Choi Bo-Young: Trade in Services of China, Japan and Korea: The Way Forward
2018-01-25 IMIThis article first appeared in KIEP Opinions on December 4, 2017.Choi Bo-Young, Ph.D., Associate Research Fellow, Cooperation Policy Team, Korea Institute for International Economic Policy
For a long time, manufacturing and international trade have been the main contributors to economic growth for the three countries of North-east Asia. However, contrary to their trade surplus in goods, they are all countries who face trade deficit in services. Also, despite its importance in the economy, the services trade of the three Northeast Asia countries seems to contribute less to their economy compared to other developed countries; while services exports account for 29.1% of total exports on average for OECD members in 2016, they only account for 7.8%, 21.5%, 15.3% of total exports for China, Japan and Korea, respectively.

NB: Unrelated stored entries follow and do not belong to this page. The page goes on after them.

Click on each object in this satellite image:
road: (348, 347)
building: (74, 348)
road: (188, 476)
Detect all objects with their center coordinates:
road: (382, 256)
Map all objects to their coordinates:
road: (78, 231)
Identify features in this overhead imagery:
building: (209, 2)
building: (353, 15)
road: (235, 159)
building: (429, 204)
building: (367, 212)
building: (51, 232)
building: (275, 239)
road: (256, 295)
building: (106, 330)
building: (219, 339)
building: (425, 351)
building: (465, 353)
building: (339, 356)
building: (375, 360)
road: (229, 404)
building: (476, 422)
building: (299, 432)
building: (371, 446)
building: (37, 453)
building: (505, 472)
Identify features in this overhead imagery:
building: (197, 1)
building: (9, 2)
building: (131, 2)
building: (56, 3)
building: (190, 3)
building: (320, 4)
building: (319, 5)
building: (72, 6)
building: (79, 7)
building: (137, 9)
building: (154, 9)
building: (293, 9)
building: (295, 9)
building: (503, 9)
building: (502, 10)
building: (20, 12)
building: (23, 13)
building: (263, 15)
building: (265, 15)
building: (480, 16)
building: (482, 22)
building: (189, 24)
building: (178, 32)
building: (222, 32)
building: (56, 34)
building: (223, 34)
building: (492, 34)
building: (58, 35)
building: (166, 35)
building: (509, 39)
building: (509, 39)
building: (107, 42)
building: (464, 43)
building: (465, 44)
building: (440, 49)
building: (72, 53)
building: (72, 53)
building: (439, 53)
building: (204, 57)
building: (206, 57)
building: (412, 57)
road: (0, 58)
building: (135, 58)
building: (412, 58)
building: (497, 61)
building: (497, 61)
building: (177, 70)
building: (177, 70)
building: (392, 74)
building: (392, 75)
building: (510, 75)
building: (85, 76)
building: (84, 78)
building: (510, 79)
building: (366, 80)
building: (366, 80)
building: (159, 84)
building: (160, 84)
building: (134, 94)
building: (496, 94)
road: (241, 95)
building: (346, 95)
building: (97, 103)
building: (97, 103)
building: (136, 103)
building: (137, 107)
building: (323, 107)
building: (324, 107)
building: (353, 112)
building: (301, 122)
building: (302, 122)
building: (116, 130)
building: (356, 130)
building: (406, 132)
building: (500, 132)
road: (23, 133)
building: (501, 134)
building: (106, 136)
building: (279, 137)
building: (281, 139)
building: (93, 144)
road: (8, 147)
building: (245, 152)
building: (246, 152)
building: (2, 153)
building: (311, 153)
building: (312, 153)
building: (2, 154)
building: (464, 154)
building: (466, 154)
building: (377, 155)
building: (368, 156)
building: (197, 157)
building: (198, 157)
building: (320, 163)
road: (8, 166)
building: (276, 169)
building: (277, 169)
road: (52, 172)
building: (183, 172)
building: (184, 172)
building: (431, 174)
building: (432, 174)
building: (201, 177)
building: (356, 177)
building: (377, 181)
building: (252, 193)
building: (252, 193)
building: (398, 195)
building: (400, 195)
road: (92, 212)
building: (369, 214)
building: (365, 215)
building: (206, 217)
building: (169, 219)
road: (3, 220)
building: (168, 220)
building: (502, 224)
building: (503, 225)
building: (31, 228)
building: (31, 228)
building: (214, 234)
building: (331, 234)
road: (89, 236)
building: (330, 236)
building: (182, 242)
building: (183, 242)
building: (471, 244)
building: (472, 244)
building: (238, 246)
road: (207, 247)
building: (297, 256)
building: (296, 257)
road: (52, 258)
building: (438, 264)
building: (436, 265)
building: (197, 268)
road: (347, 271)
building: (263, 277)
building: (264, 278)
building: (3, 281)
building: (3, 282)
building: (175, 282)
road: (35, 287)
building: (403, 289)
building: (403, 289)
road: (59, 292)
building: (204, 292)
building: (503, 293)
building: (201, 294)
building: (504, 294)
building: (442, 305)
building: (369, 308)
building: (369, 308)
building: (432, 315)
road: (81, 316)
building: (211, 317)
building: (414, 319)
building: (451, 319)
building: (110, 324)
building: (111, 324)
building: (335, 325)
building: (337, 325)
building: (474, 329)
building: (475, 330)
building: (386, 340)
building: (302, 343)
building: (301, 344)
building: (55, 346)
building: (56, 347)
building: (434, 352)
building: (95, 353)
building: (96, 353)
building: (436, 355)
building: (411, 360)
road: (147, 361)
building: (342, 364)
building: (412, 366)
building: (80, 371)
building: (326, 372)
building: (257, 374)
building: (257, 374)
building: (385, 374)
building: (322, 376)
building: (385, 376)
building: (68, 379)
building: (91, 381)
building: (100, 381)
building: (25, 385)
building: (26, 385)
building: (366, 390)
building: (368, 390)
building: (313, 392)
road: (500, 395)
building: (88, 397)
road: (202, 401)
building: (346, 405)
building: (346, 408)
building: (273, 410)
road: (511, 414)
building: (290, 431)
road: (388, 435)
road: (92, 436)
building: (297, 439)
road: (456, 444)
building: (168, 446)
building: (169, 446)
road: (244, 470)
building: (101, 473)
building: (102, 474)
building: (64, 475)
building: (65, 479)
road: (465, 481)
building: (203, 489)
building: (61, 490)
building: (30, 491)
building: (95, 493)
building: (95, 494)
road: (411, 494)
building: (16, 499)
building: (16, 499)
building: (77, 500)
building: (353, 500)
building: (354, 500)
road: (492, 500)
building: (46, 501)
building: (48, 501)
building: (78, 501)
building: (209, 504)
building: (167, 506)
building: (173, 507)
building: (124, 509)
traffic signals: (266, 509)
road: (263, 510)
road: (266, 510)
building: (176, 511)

Given the prevalence of global value chains, the services sector plays an increasingly important role in international trade. For instance, transport, logistics, and information and communication technology ser-vices allow countries to be efficiently linked to each other. Thus, the governments of the three countries are pursuing policies to promote trade in services, enhancing the efficiency and productivity of the service sector itself.
There are several ways to facilitate trade in services between the three countries. Korea and China agreed on further FTA negotiations to liberalize service and investment this year. In addition to such bilateral FTAs, China, Japan and Korea could also cooperate to lead early conclusion of the RCEP, not to mention make progress on the trilateral FTA negotiations between China, Japan and Korea that includes provisions of services trade liberalization.
Some unnecessary impediments of services trade must be considered very carefully to be removed. For instance, current Korean law requires applicants to earn 24 credits in accounting courses to take the Korean CPA examination, while credits earned from a foreign university are not recognized. Although anyone regardless of nationality, age or educational back-ground is qualified to take the Korean CPA exam, the credits requirement can be a major restriction to movement of people in the accounting service sector. For China, restrictions on cross-border mergers and acquisitions (M&A), conditions on subsequent transfer of capital and investment are regulations pointed out to have negative impacts on trade in multiple ser-vices sectors. In the case of Japan, foreign entry restrictions are relatively liberalized while its measures seem to be more subtle in exploiting barriers to competition. For instance, in the courier service sector, it appears that the designated postal operator, Japan Post Co., Ltd., receives preferential treatment during customs clearance. There is no such preferential treatment for the designated postal operators of Korea or China.
While it is clear that some regulations must be removed, many regulations have their own legitimate objectives. Only limited foreign entry is allowed in broadcasting services even in many developed countries to ensure cultural variety, while air and maritime transport are not opened to foreign investment for national security reasons. Thus, it is clear that there are cost and benefits of lifting barriers in services trade. Like non-tariff measures, this is why establishing a cooperation mechanism to streamline the regulations across countries is important. Despite the fact that China, Japan and Korea are countries that are geographically close to each other with a high level of economic inter-dependence, there is no mechanism to discuss ways to harmonize regulations across the region. The three countries may utilize the existing Pan-Yellow Sea Rim Economy and Technology Exchange Meeting as a government-industry-academia cooperation dialogue channel. Although it is a sub-regional mechanism, this setting has its own merit as it facilitates attempts to experiment with policies as is done in special economic zones.